I am looking for a good company in the Houston area to tint the windows on my titanium silver '01 540i without screwing up the AM reception  

Any suggestions?:dunno: 

thanks

nate


----------



## Rgol (Nov 22, 2002)

*Ask your dealer....*

Dealers like Momentum utilize 3rd parties who tint customer cars. When I lived in Houston, I did just that. Momentum uses a shop literally right around the corner from them. They service the Infiniti and Acura dealer near Momentum.

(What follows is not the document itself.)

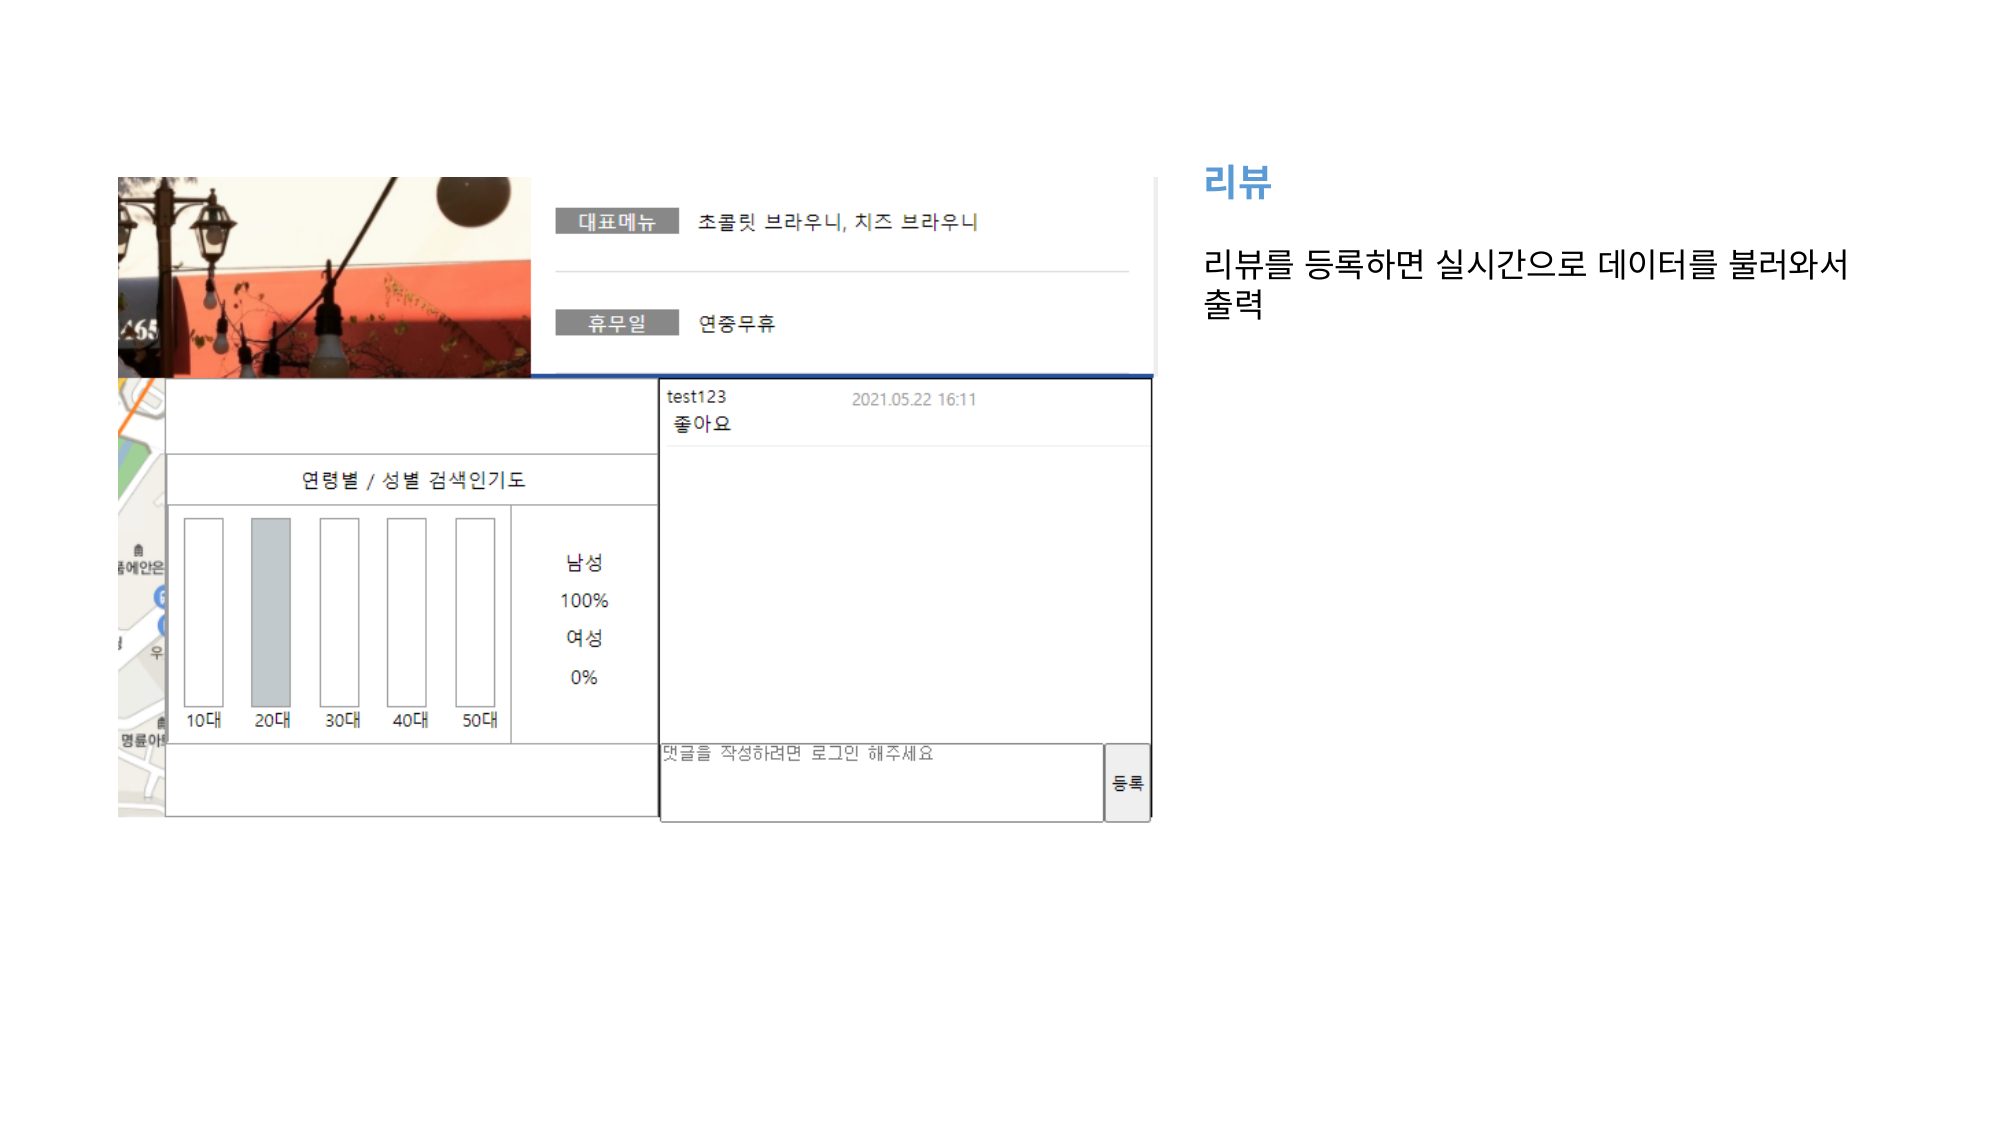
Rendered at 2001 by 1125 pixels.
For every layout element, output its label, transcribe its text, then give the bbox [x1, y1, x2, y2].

text_box 리뷰 리뷰를 등록하면 실시간으로 데이터를 불러와서 출력 [1188, 151, 1911, 332]
picture [118, 177, 1158, 827]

Get their number and call them directly. They should cut you a good deal.

Robert


----------



## LDV330i (May 24, 2003)

y


Rgol said:


> Dealers like Momentum utilize 3rd parties who tint customer cars. When I lived in Houston, I did just that. Momentum uses a shop literally right around the corner from them. They service the Infiniti and Acura dealer near Momentum.
> 
> Get their number and call them directly. They should cut you a good deal.
> 
> Robert


 The tint shop that Momentum uses is called Momentum Tint. The same person owns FormulaOne Tint at 5741-A Westheimer, a little west of the Galleria. When I was shopping for tint I had their price list which varied depending on the specific line of FormulaOne tint you wanted but unfortunately have tossed it. If there is a concern about reception and interference then the film to use is a ceramic type. FormulaOne's version is called Pinnacle and it is $500.

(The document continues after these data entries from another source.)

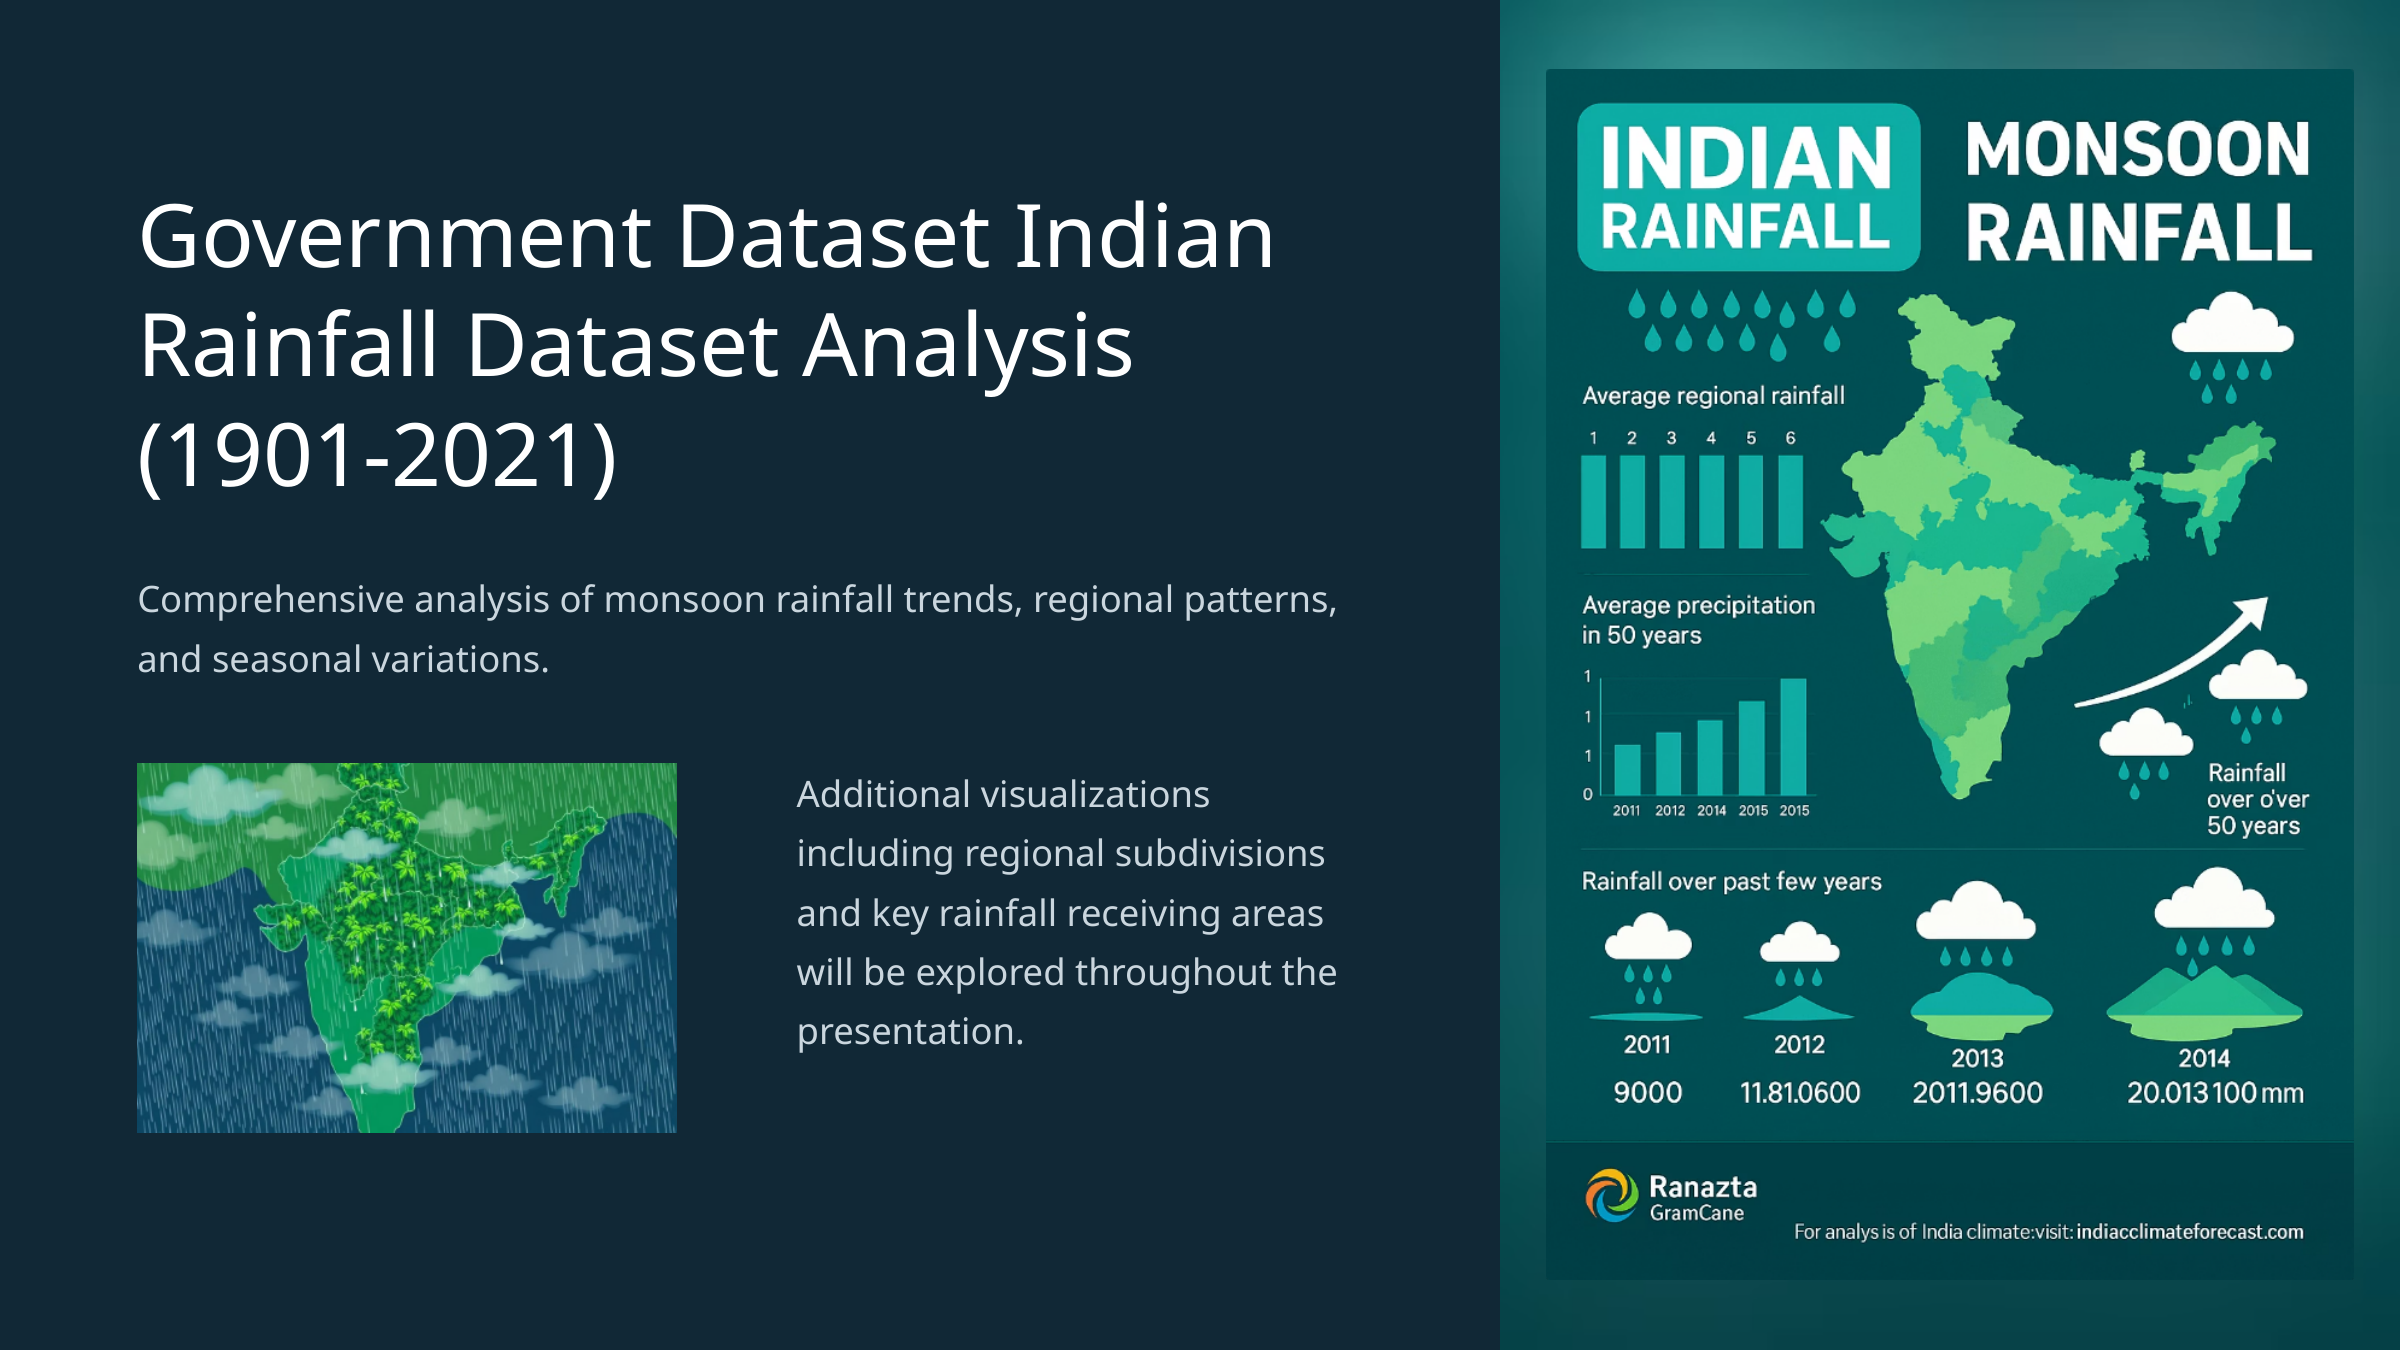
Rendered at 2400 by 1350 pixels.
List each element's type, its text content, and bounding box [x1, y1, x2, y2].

picture [137, 763, 677, 1133]
text_box Comprehensive analysis of monsoon rainfall trends, regional patterns, and seasonal variations. [137, 560, 1363, 680]
picture [1499, 0, 2400, 1350]
text_box Additional visualizations including regional subdivisions and key rainfall receiving areas will be explored throughout the presentation. [796, 755, 1364, 1054]
text_box Government Dataset Indian Rainfall Dataset Analysis (1901-2021) [137, 175, 1363, 505]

I had Huper Optik Ceramic installed for $399 at Executive Motoring Boutique at 2823 Hillcroft St, half a block south of Westheimer. They claim to do the MB dealerships.

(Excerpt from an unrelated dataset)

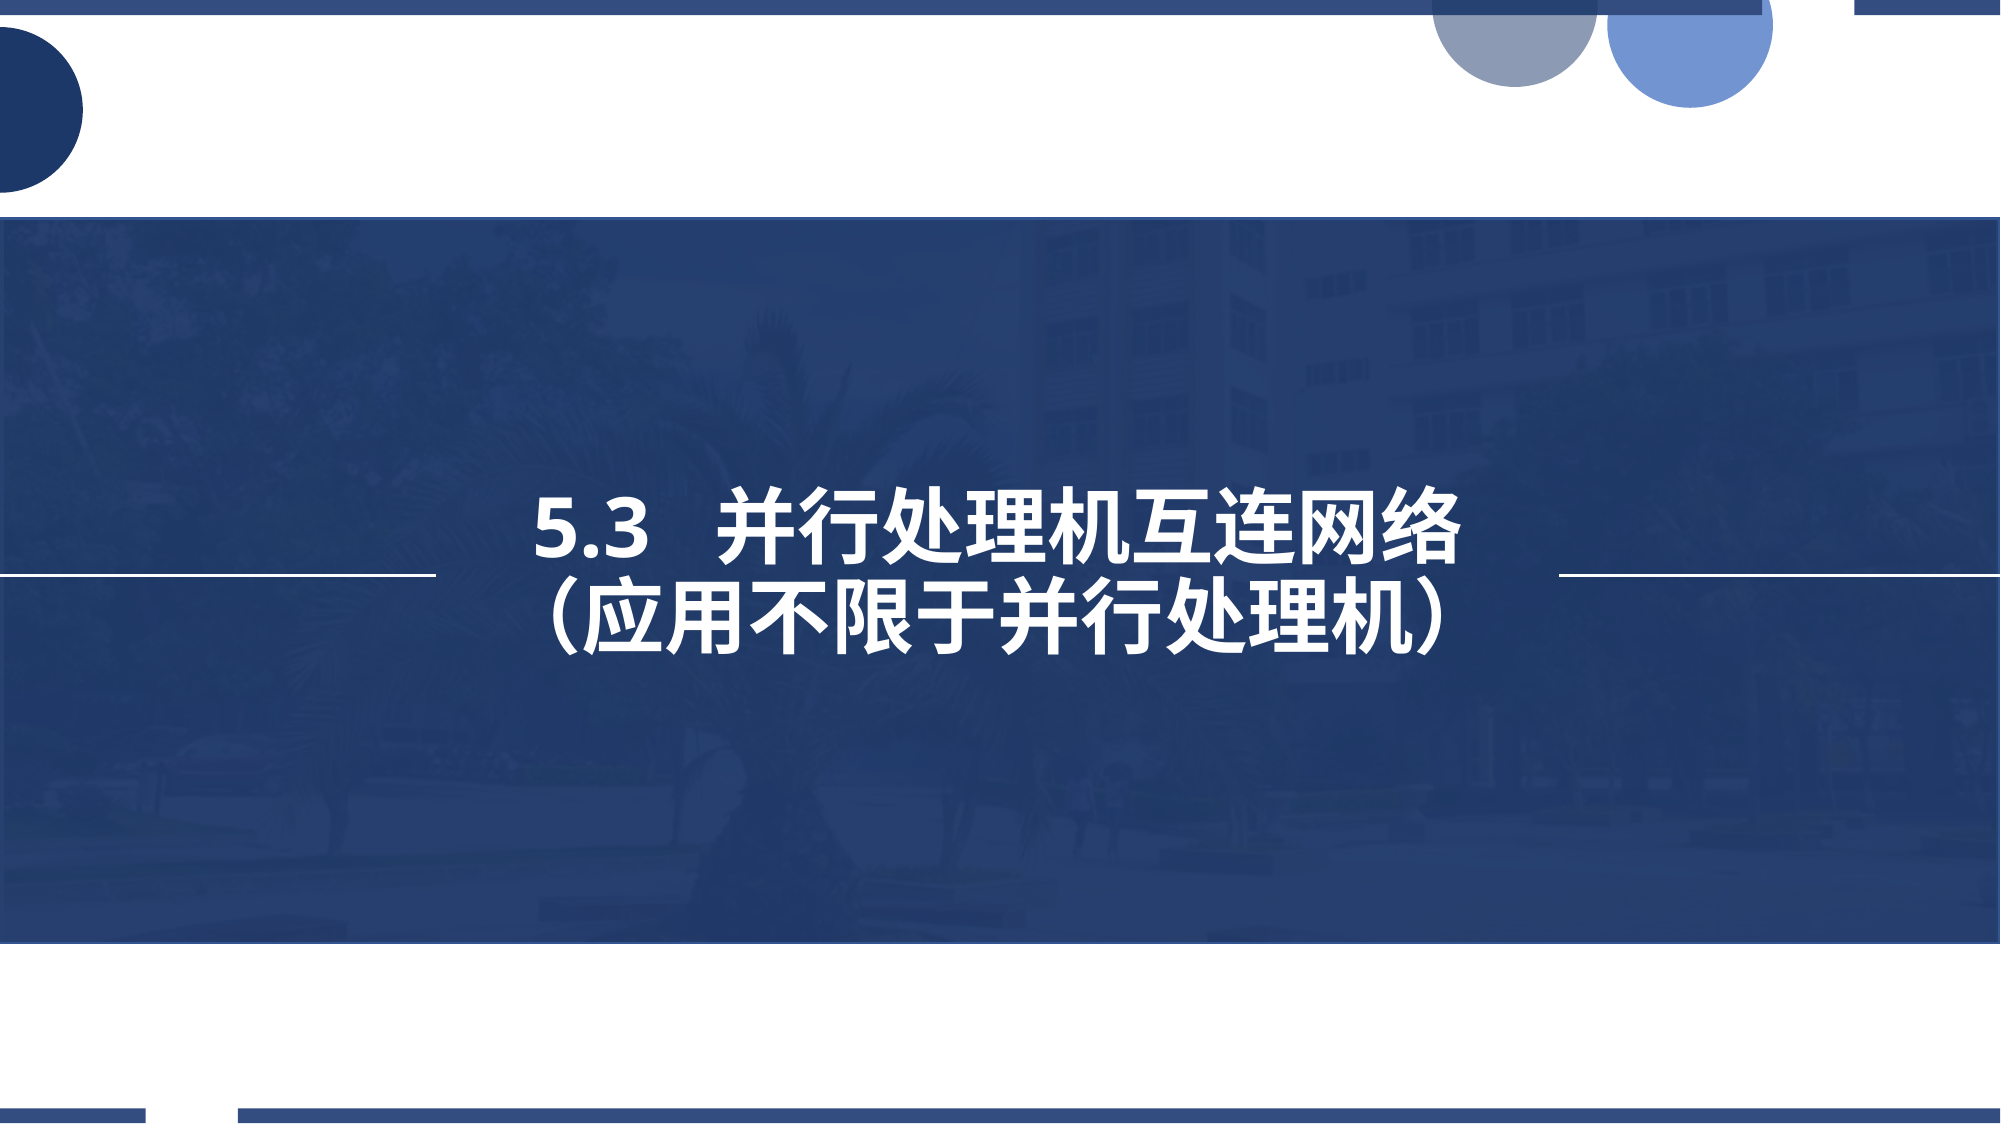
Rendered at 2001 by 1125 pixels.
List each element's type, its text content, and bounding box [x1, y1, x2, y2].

Both films have been discussed at lenght here in BF. Do a search an you will find a lot of information.


----------



## natotx (Aug 7, 2004)

Just got mine done with the Huper Optick Ceramic 30 all the way around (Executive Boutique on Gessner). Kinda rainy, so my car is wet in the below pictures. Makes everything a bit more shiny. Here a few pics...

Thanks to everyone for the help. AM works just like it did before. As you can see, my XM is on the top of the car, so no problem there.


----------



## LDV330i (May 24, 2003)

natotx said:


> Just got mine done with the Huper Optick Ceramic 30 all the way around (Executive Boutique on Gessner). Kinda rainy, so my car is wet in the below pictures. Makes everything a bit more shiny. Here a few pics...
> 
> Thanks to everyone for the help. AM works just like it did before. As you can see, my XM is on the top of the car, so no problem there.


 Looking good. :thumbup:

A suggestion to make sure the film attaches correctly where you have dot matrix. For next couple of days using a soft cloth press the film against the dot matrix. Do NOT rub the film.


----------